* _Task brief_:
Could you continue the passage below about armed citizens and crime, picking up right after its last sentence?

* _Given passage_:

────────────────────────────────────────

Kleck's research shows that private citizens use firearms to protect themselves and thwart crime about 2.5 million times a year. Citizens use firearms to prevent mass killings, bank robberies, gang attacks, carjackings, rapes, kidnappings and hostage-takings. They use them to help capture prison escapees and murderers, to come to the aid of outnumbered or ambushed law enforcement officers. Yet only a handful of these 2.5 million life-saving uses of firearms are ever reported in the mainstream press.

If a lot more people carried guns, what kind of a society would we have? Certainly not the kind predicted by anti-gun fanatics. Those hysterical doomsayers have been proven absolutely wrong one hundred percent of the time. Would we have a crime-free society? Certainly not. Criminals are as natural and immune to total eradication as fruit flies. But a better-armed society would severely limit the violent damage criminals wreak before they are stopped. Criminals are naturally self-destructive. The reasons they are so doesn't matter. To assist them in their self-destructiveness is the polite and civilized thing to do. Thus another ageless axiom: An Armed Society Is A Polite Society.

In 1998, John R. Lott, Jr., senior research scholar in the School of Law at Yale University, authored the most comprehensive and exhaustive study of crime and gun control laws ever conceived, based on the largest data set on crime ever assembled. His landmark book, More Guns, Less Crime (The University of Chicago Press, 1998, 2000), now available in an updated second edition, includes thorough analyses of more than 54,000 observations and hundreds of variable factors across more than 3,000 counties in all 50 states for 18 years.

The assiduously researched conclusions reached by Lott immediately set off a wave of panic among anti-gun fanatics and drew organized, systematic personal attacks of the most vicious and dishonest nature, including death threats leveled at Lott and his wife and children. Yet not a single serious academic challenge of Lott's research, his methodology or his incontrovertible conclusions has ever been successfully mounted. In fact, Lott's conclusions have reluctantly been called "bulletproof" even by the liberal mainstream press.

Bottom line, in keeping with the title of his work, the more guns there are in society and the more these guns are carried by private citizens, the less crime there is.

These are some of the reasons why police, who fight crime for a living and are well aware of the realities of street criminals, support right-to-carry laws for private citizens by an overwhelming three-to-one margin. This is an even higher margin of support for right-to-carry than the strong support voiced by the civilian population.

Policemen are nobody's personal bodyguards. Their jobs are to find and arrest people who have committed crimes, not to prevent such potential crimes from happening in the first place. Clearly, the responsibility for victim-prevention lies with the victim-to-be.

────────────────────────────────────────

* _Provided data_:

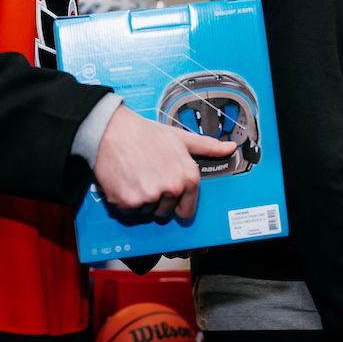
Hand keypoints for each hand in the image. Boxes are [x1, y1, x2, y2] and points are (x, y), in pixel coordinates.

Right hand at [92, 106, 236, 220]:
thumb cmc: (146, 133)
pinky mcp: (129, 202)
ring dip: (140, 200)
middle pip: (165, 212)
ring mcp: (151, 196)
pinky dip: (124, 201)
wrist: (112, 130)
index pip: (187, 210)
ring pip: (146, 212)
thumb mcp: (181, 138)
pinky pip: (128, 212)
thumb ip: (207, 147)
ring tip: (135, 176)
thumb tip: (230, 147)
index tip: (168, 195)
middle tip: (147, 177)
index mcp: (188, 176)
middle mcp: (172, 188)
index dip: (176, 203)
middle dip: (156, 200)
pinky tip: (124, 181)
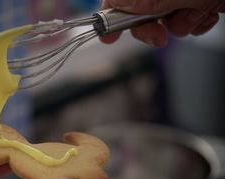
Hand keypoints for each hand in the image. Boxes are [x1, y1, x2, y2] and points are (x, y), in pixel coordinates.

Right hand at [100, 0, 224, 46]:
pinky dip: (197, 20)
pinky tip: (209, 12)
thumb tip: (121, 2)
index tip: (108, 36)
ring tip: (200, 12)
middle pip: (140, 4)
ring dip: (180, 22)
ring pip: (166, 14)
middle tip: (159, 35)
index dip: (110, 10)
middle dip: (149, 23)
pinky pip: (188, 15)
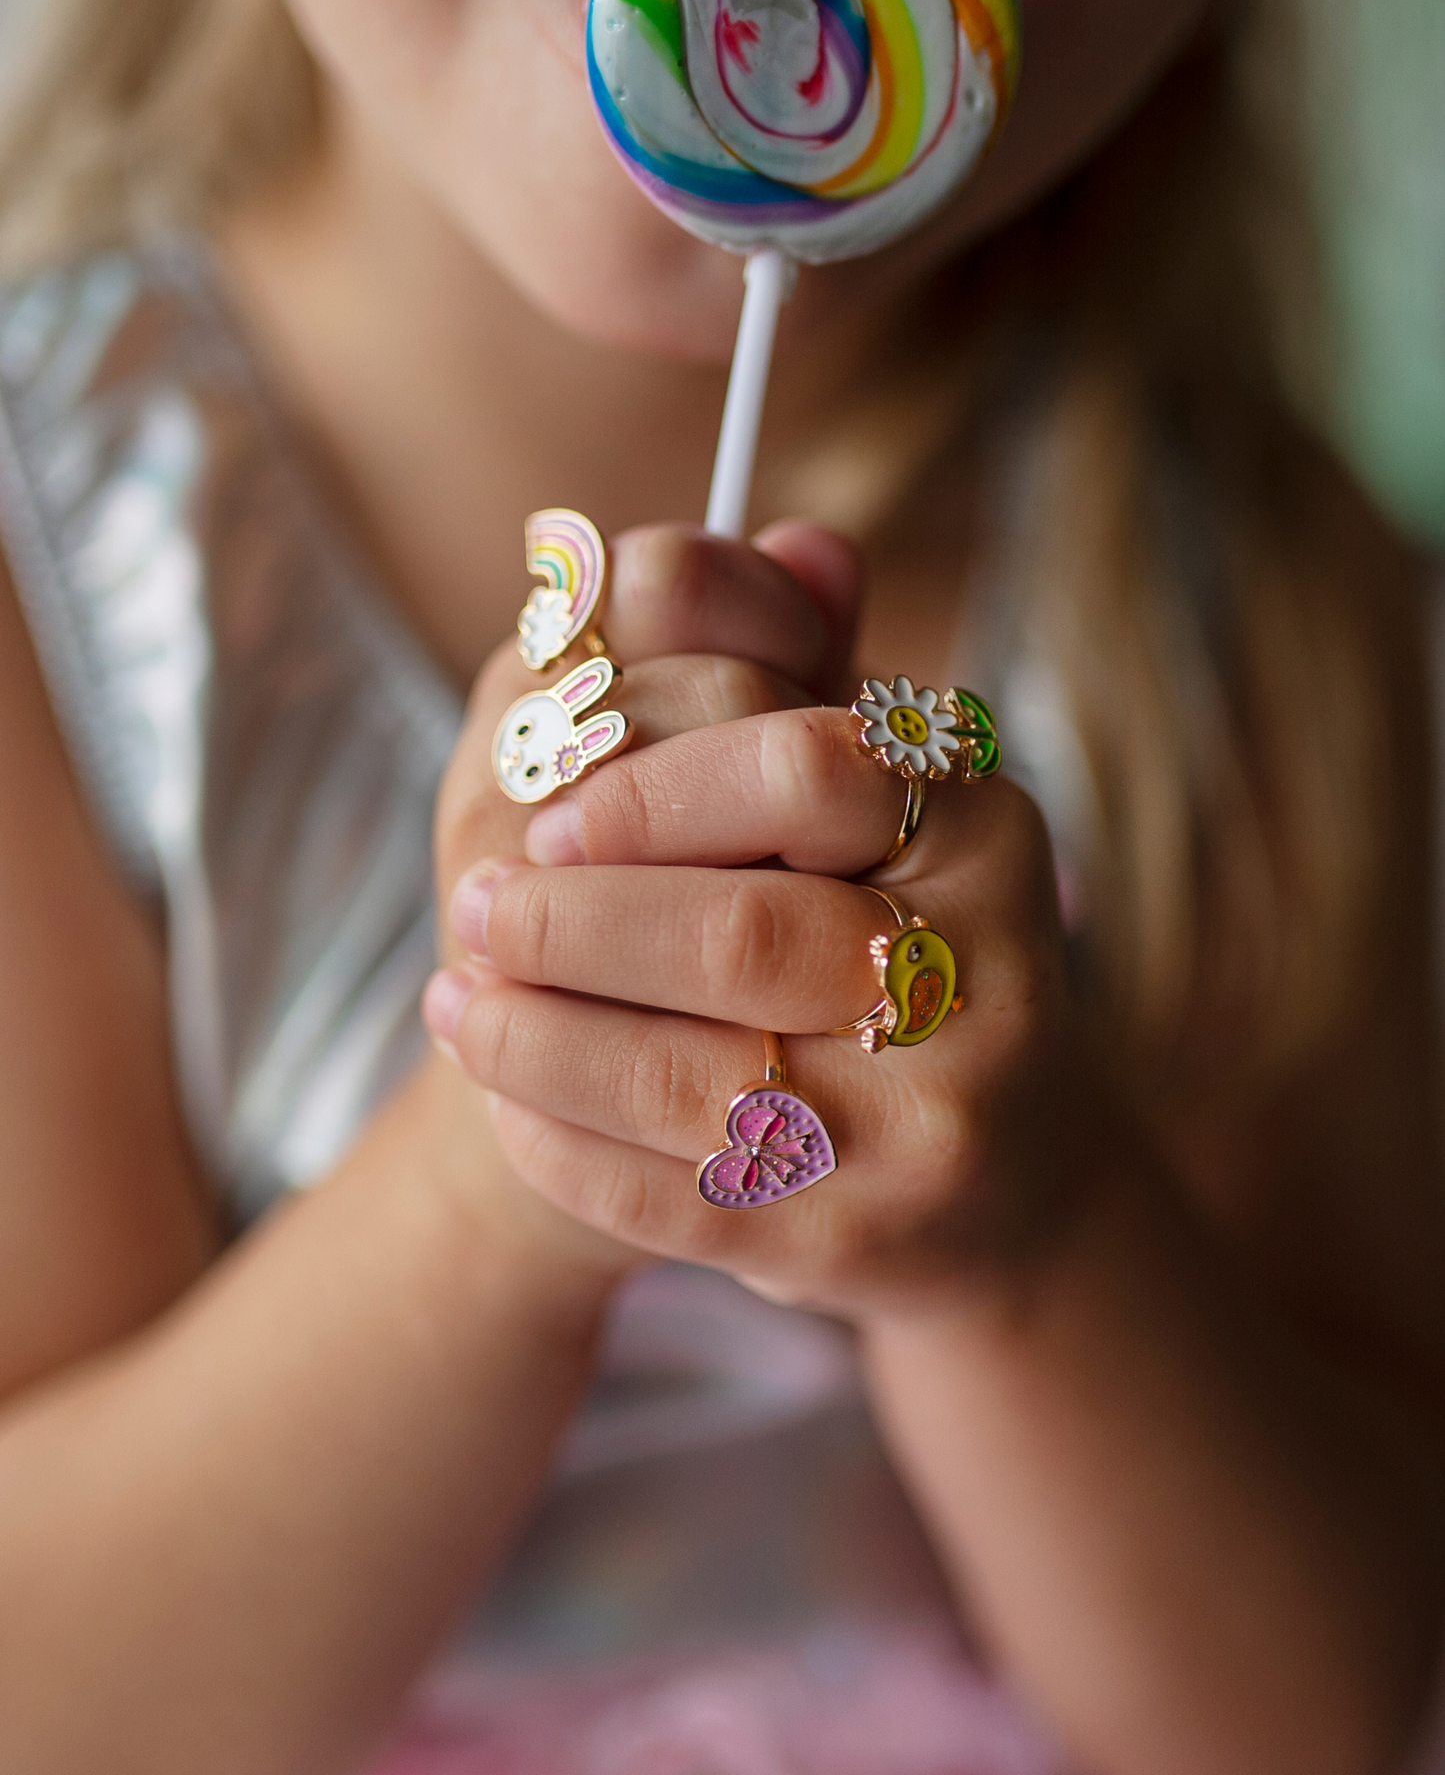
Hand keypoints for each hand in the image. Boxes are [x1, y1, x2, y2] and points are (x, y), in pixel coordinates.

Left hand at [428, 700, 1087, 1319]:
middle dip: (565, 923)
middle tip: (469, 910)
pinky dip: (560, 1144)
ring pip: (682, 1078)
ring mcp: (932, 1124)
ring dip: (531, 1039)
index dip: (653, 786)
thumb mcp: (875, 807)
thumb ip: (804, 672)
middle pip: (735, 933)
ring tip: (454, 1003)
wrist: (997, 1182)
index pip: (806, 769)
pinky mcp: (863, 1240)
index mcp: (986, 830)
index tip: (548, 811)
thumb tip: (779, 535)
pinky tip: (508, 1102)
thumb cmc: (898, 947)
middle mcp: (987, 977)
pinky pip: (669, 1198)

────────────────────────────────────────

* _Answer section_:
The Seventh Circuit Court of Appeals (Bowers v. DeVito, 1982) did not mince words when it ruled, "There is no Constitutional right to be protected by the state against being murdered by criminals or madmen."

What It Means To Carry A Gun

That loaded pistol in your holster is a powerful expression of your Constitutionally guaranteed liberty as an American citizen, your recognition of the solemn duty you have to your fellow man, and your willingness to accept the full weight of a life-and-death responsibility.

When you are prepared to defend yourself, you are equally prepared to defend all of society and all of its guiding principles. Your responsibilities are therefore many -- moral, legal and tactical. That is why most people, including lifelong gun owners, experienced hunters and competitive shooters, even in states that freely issue concealed carry permits, do not choose to carry a gun.

Your moral responsibilities are to fire your gun into another human being only when the line of necessity has clearly been reached, and then to fire without hesitation and to full effect. Remember the words of Cicero.

Your legal responsibilities are to justify your actions to those who would call you a criminal at the drop of a hat, and quite possibly to a jury of your peers, most of whom have neither the competence nor the courage to carry a gun in their own defense. Read the findings of the Citizens' Self-Defense Act of 2001.

Your tactical responsibilities are to carry your gun with confidence, to be well trained in your ability to operate it effectively, and to have instilled in yourself an iron will to use deadly force to prevent or end violence committed against yourself or others. Most of this book is dedicated to your tactical responsibilities, because that's what will save your life.

Violence happens either at random, or directed toward the obviously vulnerable, or toward someone in particular for a reason. You can rest assured it will not happen at the shooting range when you are all suited up in your speed rig with a plan of action worked out for the coming run-and-gun stage. It will happen when you are home sleeping in your bed, shopping at the grocery store, walking out to get the mail, mowing the grass, at dinner, at church, at the theater.

The most dangerous places in the world are those called "gun-free safety zones" by their ignorant political creators and known by criminals and psychopaths as "safe-to-kill zones." Even an adolescent school kid can figure out that an advertised killing field where no one is allowed to shoot back is the safest location in the world to carry out a mass shooting. Don't even consider going to a place like that unarmed, whether it's your kid's school or a national park. If you can't handle breaking the law, don't go.

The assistant principal of a high school in Pearl, Mississippi, broke the law. He kept a .45 in his car parked on the school grounds. When a deranged student opened fire, Joel Myrick ran for his gun. Two students were killed because Myrick had to retrieve his gun from his car instead of his holster. But the .45 eventually prevailed, and Myrick stopped the massacre long before police arrived on the scene. God only knows how many lives he saved. But assistant principal Joel Myrick wasn't awarded any medals. Of the several hundred newspaper and television stories about the incident, only a few even mentioned his name. Almost none revealed the fact that he used a gun to stop the killings.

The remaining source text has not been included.